SEIA, the American Clean Power Association and the Distributed Wind Energy Association are leading a push against the proposed building code standard, S76-22, which was developed by FEMA’s Applied Technology Council Seismic Code Support Committee.

The proposal is part of the ICC’s building code development process for 2024 codes. The ICC voting started Oct. 17 and runs through Nov. 1. The council sets U.S. building code standards, which include risk categories.

The proposal’s proponents contend elevating public utility generation to Risk Category IV, a category given to essential service facilities, will help ensure there is power after earthquakes, storms and other extreme weather events.

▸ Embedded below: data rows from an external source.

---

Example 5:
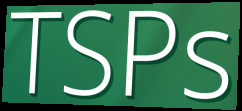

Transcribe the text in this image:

TSPs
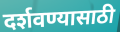
दर्शवण्यासाठी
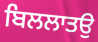
ਬਿਲਲਾਤਉ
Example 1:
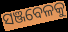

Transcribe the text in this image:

ସଞ୍ଜବେଳକୁ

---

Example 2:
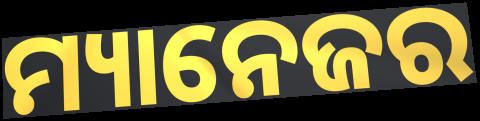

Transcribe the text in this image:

ମ୍ୟାନେଜର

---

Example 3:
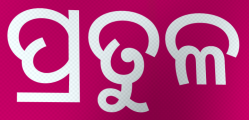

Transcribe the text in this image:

ପ୍ରତୁଳ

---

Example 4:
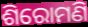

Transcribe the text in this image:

ଶିରୋମଣି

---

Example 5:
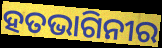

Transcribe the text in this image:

ହତଭାଗିନୀର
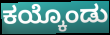
ಕಯ್ಕೊಂಡು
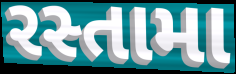
રસ્તામા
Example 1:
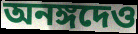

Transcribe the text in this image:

অনঙ্গদেও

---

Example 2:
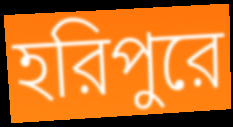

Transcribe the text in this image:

হরিপুরে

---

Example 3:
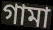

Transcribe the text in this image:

গামা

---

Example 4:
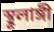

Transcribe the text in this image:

স্থূলাঙ্গী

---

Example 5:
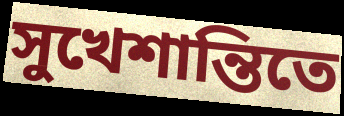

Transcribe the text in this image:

সুখেশান্তিতে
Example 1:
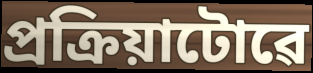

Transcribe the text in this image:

প্ৰক্ৰিয়াটোৱে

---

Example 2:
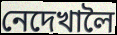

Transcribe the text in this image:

নেদেখালৈ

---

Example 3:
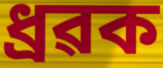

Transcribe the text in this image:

ধ্ৰৱক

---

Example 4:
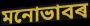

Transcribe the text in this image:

মনোভাবৰ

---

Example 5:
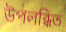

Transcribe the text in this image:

উপলব্ধিত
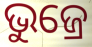
ଭୁଜ୍ରେ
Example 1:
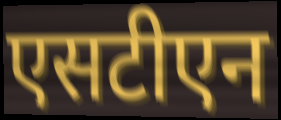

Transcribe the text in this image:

एसटीएन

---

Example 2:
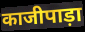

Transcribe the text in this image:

काजीपाड़ा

“Water and power are vitally important in the hours and days following a damaging earthquake, hurricane, or winter storm,” David Bonowitz, who represented the FEMA-ATC Seismic Code Support Committee, said in support of the proposal, according to a mid-September summary of all the proposed code updates. “The facilities that provide these services to the public are therefore essential and should be assigned to Risk Category IV.”

The committee contends that increasing structural loads on all public utility facilities providing power generation will increase grid reliability, leading to fewer power outages, according to the renewable energy groups.

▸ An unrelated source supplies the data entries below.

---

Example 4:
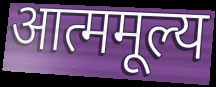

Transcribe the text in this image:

आत्ममूल्य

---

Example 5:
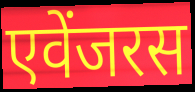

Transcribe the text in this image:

एवेंजरस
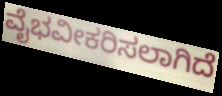
ವೈಭವೀಕರಿಸಲಾಗಿದೆ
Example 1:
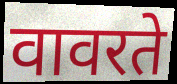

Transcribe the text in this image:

वावरते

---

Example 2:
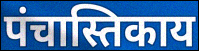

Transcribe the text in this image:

पंचास्तिकाय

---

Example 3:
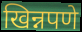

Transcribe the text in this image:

खिन्नपणे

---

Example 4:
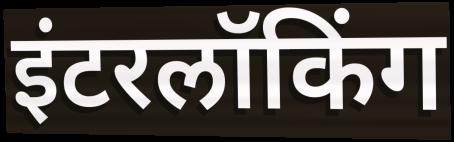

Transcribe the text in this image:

इंटरलॉकिंग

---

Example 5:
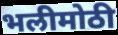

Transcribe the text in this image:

भलीमोठी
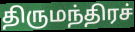
திருமந்திரச்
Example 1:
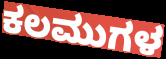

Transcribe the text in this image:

ಕಲಮುಗಳ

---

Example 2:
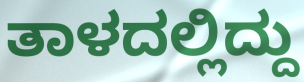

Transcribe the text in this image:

ತಾಳದಲ್ಲಿದ್ದು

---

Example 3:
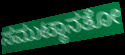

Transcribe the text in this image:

ಸಮುಟ್ಠಾನತೋ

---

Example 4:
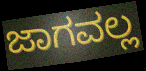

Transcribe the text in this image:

ಜಾಗವಲ್ಲ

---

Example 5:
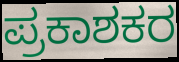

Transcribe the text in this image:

ಪ್ರಕಾಶಕರ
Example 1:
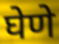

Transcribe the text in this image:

घेणे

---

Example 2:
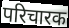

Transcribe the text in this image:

परिचारक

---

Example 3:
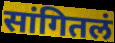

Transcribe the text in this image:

सांगितलं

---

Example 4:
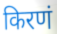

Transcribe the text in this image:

किरणं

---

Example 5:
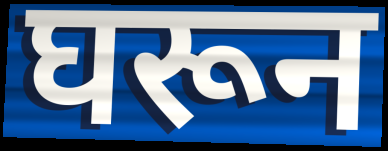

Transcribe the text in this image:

घरून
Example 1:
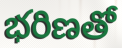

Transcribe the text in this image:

భరిణతో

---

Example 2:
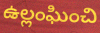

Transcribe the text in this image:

ఉల్లంఘించి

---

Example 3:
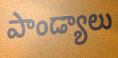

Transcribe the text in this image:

పాండ్యాలు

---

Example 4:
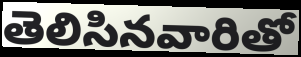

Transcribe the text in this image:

తెలిసినవారితో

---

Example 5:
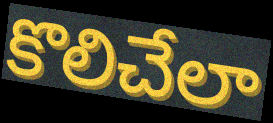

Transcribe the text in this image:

కొలిచేలా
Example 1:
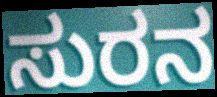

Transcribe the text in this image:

ಸುರನ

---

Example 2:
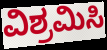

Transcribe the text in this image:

ವಿಶ್ರಮಿಸಿ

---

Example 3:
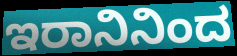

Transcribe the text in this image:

ಇರಾನಿನಿಂದ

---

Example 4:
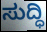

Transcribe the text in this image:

ಸುದ್ಧಿ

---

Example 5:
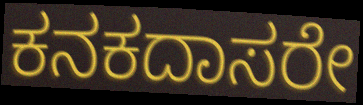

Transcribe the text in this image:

ಕನಕದಾಸರೇ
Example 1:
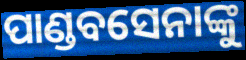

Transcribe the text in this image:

ପାଣ୍ଡବସେନାଙ୍କୁ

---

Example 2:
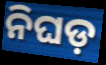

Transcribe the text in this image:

ନିଘଡ଼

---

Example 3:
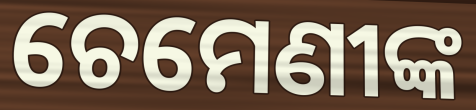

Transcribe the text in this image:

ଚେମେଣୀଙ୍କ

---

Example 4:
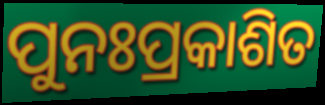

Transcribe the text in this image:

ପୁନଃପ୍ରକାଶିତ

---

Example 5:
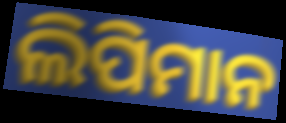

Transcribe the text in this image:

ଲିପିମାନ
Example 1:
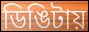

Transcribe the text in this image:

ডিঙিটায়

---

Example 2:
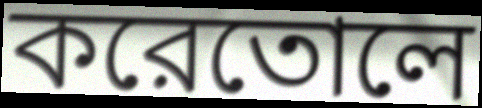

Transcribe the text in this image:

করেতোলে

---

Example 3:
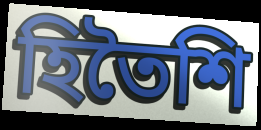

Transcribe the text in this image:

হিতৈশি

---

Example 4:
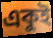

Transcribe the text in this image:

একুই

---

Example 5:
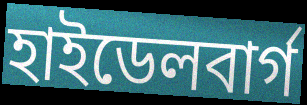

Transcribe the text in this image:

হাইডেলবার্গ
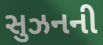
સુઝનની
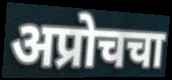
अप्रोचचा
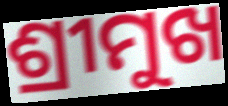
ଶ୍ରୀମୁଖ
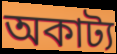
অকাট্য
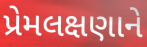
પ્રેમલક્ષણાને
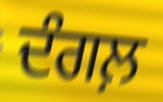
ਦੰਗਲ਼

“However, Proposal S76-22 is written by structural engineers, not grid reliability experts with experience in the core factors of grid resiliency and the interaction of the power generating facility and transmission and distribution systems; both of which are unrelated to structural design loads,” the groups said in the letter.

About 95% of large-scale ground-mounted solar facilities are designed, permitted and inspected as Risk Category I, according to the letter. The proposal to increase the standard to Risk Category IV could make many potential projects unviable, especially in areas with hurricanes and heavy snow, the renewable groups said.

The proposal would increase the amount of material needed to build wind turbines, potentially increasing their costs by about 30%, according to the letter.

Claims the increased costs could prevent projects from being built are “far-fetched,” according to Bonowitz.

“Every industry or user group whose facilities have been assigned to [Risk Category] IV has made the same objection … and then has moved forward to develop design criteria and to innovate structural solutions,” Bonowitz said. “We have full confidence that the PV and wind energy industries, as well as other power and water infrastructure organizations, can and will do the same.”

The clean energy trade groups and companies urged ICC voters to approve a compromise framework put forward by SEIA and supported by the DWEA. The alternate proposals include a carve-out for solar projects to be designated as Risk Category II. “It balances a significant increase in the structural requirements for solar facilities with enough breathing room for project construction to move forward,” the groups and companies said in the letter.